Which was too far, as things transpired, for the path had no intention of taking us up the nose, but to the col between the two summits. By the time we realised our mistake, we were some way to the left of the nose and looking up its side (or as some might say, its left nostril).
I could hear the purists laughing at me. ‘Don’t follow the path, you daft bugger. Use your common sense. You need to be self-sufficient.’
We scrambled some distance across rough heather to reach a grassy gully slanting between rocky outcrops that appeared to offer a route up the mountain. It did, and after 100m of steep trudging we emerged onto a flattish boggy plateau about 150m beneath the summit. We had managed to avoid the steep part of the nose and were now on the main ridge.
Screw you, purists. You can stick your map and compass up your… I was interrupted as my foot disappeared into a wet hole, one of the hazards of boggy plateaus. I extracted it and squidged forwards before Edita had a chance to turn around and laugh like the chap in my favourite ever YouTube clip.
Thankfully, for the next hour or so, the walk was firmer and a good deal more enjoyable. We reached the top at 10.15. It was a nice summit with views across Loch Treig directly beneath us to the two Easains. On the other side, Chno Dearg was a non-descript mound, though noticeably higher than we were.

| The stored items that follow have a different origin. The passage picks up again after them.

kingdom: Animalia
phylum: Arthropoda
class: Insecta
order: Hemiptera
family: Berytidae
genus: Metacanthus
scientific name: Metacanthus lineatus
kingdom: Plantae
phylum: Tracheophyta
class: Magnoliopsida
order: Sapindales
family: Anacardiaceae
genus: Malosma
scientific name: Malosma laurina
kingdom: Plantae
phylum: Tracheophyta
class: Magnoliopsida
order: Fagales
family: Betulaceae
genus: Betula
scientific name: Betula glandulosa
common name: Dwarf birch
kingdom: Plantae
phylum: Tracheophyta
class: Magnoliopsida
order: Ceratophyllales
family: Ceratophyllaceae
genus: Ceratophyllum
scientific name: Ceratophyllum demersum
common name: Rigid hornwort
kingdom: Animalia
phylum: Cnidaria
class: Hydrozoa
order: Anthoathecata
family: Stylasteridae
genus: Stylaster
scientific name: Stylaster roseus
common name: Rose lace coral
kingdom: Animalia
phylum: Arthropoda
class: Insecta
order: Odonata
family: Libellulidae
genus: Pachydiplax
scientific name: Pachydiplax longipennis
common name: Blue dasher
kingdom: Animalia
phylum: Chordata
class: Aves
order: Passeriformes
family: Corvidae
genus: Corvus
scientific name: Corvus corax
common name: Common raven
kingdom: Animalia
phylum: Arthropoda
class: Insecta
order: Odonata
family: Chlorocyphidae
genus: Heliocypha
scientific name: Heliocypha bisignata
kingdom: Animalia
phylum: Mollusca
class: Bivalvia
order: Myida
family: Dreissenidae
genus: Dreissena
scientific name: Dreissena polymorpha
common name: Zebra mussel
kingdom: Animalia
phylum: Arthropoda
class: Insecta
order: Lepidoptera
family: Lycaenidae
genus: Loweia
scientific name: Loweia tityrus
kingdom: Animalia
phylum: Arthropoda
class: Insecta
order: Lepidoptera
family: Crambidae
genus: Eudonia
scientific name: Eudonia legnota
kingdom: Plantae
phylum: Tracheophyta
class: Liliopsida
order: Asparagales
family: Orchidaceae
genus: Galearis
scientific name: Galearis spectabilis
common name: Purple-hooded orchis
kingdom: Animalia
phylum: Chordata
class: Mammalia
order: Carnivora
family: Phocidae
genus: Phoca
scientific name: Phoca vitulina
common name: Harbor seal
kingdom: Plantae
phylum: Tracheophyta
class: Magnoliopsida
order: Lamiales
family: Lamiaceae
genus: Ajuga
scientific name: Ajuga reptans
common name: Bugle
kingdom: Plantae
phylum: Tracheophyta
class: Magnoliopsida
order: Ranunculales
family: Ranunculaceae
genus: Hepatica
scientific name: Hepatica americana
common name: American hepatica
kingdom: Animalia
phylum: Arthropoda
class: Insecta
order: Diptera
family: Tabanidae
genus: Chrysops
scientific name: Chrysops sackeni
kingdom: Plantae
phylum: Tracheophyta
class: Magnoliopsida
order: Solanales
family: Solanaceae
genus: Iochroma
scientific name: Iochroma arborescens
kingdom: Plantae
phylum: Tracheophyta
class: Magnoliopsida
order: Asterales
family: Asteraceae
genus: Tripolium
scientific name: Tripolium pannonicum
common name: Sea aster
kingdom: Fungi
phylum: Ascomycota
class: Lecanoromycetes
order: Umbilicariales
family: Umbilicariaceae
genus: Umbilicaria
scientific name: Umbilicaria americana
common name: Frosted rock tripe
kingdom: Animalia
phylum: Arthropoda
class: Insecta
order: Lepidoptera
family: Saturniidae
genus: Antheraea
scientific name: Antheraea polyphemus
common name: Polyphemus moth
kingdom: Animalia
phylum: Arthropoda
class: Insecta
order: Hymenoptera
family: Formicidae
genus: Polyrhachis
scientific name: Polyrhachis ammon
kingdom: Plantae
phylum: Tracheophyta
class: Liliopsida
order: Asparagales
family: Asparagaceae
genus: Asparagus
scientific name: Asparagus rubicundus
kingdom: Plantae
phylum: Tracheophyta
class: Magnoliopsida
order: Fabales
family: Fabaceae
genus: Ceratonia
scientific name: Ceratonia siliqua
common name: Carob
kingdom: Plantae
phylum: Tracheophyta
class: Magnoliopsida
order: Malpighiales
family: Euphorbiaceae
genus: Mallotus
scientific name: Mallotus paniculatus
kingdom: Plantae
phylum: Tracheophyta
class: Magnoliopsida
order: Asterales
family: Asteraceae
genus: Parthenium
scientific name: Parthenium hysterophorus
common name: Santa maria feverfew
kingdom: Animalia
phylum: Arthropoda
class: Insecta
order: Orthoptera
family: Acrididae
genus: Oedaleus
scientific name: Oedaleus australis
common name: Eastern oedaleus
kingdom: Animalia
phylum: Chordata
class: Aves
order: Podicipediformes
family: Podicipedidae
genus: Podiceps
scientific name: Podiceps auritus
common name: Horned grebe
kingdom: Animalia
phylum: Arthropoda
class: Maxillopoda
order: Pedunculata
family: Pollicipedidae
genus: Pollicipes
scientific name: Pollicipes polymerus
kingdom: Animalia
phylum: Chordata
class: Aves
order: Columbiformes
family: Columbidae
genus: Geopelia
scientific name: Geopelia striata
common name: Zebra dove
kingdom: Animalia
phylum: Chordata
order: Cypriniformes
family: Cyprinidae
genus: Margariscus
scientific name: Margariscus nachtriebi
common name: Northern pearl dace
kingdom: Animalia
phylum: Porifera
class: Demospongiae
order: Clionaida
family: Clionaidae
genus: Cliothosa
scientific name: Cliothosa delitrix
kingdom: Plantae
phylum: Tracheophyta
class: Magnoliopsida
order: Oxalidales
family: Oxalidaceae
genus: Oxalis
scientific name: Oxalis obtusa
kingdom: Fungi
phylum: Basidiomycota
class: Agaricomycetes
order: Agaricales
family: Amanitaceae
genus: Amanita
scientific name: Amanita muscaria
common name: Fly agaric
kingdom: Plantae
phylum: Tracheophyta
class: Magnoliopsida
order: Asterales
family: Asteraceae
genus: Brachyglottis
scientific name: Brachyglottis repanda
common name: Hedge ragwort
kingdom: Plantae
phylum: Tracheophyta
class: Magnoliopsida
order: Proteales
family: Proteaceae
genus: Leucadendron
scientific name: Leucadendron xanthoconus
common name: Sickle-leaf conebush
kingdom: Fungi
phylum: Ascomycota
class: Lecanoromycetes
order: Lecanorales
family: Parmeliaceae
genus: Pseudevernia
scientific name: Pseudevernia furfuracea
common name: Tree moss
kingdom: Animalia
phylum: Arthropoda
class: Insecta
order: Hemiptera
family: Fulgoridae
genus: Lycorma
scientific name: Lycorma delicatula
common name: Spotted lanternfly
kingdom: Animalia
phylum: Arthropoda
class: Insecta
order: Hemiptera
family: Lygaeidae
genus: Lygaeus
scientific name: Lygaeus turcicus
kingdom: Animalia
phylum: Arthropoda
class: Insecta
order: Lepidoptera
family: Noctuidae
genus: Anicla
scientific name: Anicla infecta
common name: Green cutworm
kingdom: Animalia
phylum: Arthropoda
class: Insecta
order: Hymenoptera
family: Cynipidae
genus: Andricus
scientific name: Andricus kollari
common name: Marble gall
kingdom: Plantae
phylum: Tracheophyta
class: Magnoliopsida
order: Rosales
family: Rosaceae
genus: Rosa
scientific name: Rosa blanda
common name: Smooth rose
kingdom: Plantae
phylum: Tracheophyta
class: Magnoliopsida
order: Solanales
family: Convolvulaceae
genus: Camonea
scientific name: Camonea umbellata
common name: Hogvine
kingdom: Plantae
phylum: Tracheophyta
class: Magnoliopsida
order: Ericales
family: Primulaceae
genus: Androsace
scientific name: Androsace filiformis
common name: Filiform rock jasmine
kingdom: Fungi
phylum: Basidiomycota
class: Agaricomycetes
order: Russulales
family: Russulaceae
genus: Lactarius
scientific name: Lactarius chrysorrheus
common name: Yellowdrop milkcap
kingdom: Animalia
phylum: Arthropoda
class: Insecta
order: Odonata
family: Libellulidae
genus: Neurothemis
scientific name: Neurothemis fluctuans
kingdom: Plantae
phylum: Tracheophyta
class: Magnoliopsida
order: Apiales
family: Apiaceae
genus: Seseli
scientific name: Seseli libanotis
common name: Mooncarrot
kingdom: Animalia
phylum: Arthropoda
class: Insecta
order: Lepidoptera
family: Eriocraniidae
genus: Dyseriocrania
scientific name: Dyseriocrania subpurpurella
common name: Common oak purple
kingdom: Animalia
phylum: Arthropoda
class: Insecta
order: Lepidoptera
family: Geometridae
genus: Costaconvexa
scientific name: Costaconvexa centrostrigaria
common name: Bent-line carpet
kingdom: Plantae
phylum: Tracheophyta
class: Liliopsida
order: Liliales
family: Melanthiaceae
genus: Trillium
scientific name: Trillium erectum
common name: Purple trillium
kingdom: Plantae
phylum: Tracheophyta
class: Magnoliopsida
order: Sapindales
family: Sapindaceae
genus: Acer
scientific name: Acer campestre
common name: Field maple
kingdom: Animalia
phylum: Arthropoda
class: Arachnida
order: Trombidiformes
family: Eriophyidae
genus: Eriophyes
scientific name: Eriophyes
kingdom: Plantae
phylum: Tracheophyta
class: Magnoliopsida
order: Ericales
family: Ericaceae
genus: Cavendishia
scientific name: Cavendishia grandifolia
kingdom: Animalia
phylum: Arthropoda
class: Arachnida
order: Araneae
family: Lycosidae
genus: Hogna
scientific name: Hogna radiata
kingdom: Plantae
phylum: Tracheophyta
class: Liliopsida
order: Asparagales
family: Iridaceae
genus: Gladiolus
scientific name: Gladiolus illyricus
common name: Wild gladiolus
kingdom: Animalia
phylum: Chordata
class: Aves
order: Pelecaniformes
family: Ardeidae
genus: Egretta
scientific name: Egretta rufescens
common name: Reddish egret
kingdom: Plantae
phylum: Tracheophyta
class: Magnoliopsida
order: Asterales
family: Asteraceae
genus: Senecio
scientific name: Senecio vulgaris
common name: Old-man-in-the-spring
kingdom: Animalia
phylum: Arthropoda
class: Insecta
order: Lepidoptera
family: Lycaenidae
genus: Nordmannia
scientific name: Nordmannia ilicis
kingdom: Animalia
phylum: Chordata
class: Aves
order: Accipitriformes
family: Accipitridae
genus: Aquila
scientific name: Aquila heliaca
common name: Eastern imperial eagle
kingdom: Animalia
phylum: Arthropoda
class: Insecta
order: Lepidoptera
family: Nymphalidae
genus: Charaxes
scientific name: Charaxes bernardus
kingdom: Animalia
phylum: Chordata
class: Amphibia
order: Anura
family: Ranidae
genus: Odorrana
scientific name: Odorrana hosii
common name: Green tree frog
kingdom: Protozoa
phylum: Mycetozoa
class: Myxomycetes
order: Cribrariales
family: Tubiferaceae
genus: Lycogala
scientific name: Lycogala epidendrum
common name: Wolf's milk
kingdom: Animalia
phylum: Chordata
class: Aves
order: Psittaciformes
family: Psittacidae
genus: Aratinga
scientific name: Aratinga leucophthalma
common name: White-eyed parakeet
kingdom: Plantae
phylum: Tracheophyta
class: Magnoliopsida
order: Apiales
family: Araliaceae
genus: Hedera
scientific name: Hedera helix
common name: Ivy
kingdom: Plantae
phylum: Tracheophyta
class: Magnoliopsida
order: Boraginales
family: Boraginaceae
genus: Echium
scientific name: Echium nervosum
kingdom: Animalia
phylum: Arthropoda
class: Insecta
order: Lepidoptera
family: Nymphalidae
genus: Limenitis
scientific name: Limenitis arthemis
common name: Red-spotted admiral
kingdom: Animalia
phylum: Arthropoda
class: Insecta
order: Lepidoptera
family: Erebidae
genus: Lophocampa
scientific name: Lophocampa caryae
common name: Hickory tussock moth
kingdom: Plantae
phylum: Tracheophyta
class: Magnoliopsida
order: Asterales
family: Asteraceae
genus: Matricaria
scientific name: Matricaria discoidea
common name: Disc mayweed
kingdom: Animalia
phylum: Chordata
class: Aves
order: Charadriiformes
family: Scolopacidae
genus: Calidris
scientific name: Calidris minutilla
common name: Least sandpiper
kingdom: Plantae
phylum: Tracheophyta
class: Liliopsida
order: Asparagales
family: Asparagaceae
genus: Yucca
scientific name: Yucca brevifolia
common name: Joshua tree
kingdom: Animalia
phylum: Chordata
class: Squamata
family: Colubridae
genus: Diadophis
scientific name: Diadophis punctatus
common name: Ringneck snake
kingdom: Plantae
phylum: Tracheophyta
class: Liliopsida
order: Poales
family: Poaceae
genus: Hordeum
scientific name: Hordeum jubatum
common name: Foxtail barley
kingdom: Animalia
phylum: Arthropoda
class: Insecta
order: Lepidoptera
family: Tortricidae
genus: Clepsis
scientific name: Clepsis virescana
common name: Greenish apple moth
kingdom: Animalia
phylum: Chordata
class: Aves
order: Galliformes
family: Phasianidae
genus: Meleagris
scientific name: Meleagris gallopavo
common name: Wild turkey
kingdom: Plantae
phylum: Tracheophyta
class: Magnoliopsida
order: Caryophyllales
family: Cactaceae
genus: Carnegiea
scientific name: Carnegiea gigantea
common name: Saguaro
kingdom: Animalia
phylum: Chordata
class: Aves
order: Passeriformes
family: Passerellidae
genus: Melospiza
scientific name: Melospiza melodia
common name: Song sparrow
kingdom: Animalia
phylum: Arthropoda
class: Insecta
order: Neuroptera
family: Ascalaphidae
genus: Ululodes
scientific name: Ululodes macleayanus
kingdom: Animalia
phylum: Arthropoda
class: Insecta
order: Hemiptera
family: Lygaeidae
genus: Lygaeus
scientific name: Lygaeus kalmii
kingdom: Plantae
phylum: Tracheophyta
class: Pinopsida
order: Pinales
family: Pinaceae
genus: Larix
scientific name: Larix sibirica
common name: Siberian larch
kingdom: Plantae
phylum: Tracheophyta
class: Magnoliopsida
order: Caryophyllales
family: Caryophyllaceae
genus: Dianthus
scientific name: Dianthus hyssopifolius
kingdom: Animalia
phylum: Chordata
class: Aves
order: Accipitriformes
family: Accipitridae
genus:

We stopped for a sandwich in the shelter of a rock looking towards Chno Dearg. I really enjoyed the next section, traversing down to the col between the two peaks on a clear path that was a blessed relief after the rough ascent. We passed over various rocky summits divided by pleasant sections of short grass.
This enjoyable walking lasted as far as the col. From there, the ascent to Chno Dearg was gentle and grassy. We followed a vehicle track to begin with, which tells you something about the terrain down into Glen Spean. We were 700m above the glen, but somehow somebody had been able to drive up here. Hopefully not Clarkson.
The vehicle hadn’t made it to the summit, but it probably could have done. Eventually we had to leave its tracks and take a direct route up to Chno Dearg’s boulder-strewn plateau. The large summit cairn, big enough to stand on, was at the eastern end.
In keeping with all the other summits we had reached that week, it was windy but clear. Chno Dearg’s monotony was tempered by a fine view across Glen Spean and its forestry plantations. We stopped for lunch just below summit with views of most of the Munros we’d climbed that week.
The less said about our descent the better. Imagine descending 800m of wet peat. That’s about all you need to know. We could see the farm buildings at Fersit for the entire journey. It was a relief to reach them, where firmer ground took us back to the car, which we reached at 2pm.
We’d had a successful week in peak-bagging terms. We’d climbed all nine Munros at the western end of Glen Spean in a series of four day-hikes, and thrown in an extra ascent in Glen Nevis for good measure. We had hardly seen a soul on any of them. I can recommend Creag Meagaidh and the Easains to anyone, peak bagger or not; the others are for those of you with a dislike of paths and love of wet grass.
You can see all the photos from our week in my Glen Spean and Glen Nevis Flickr album.
Thoroughly enjoyed reading of your days in the hills. I have climbed these hills too and found them to be boggy boggy and boggier, Although we had lovely blue skies which made the climbing great with the best views.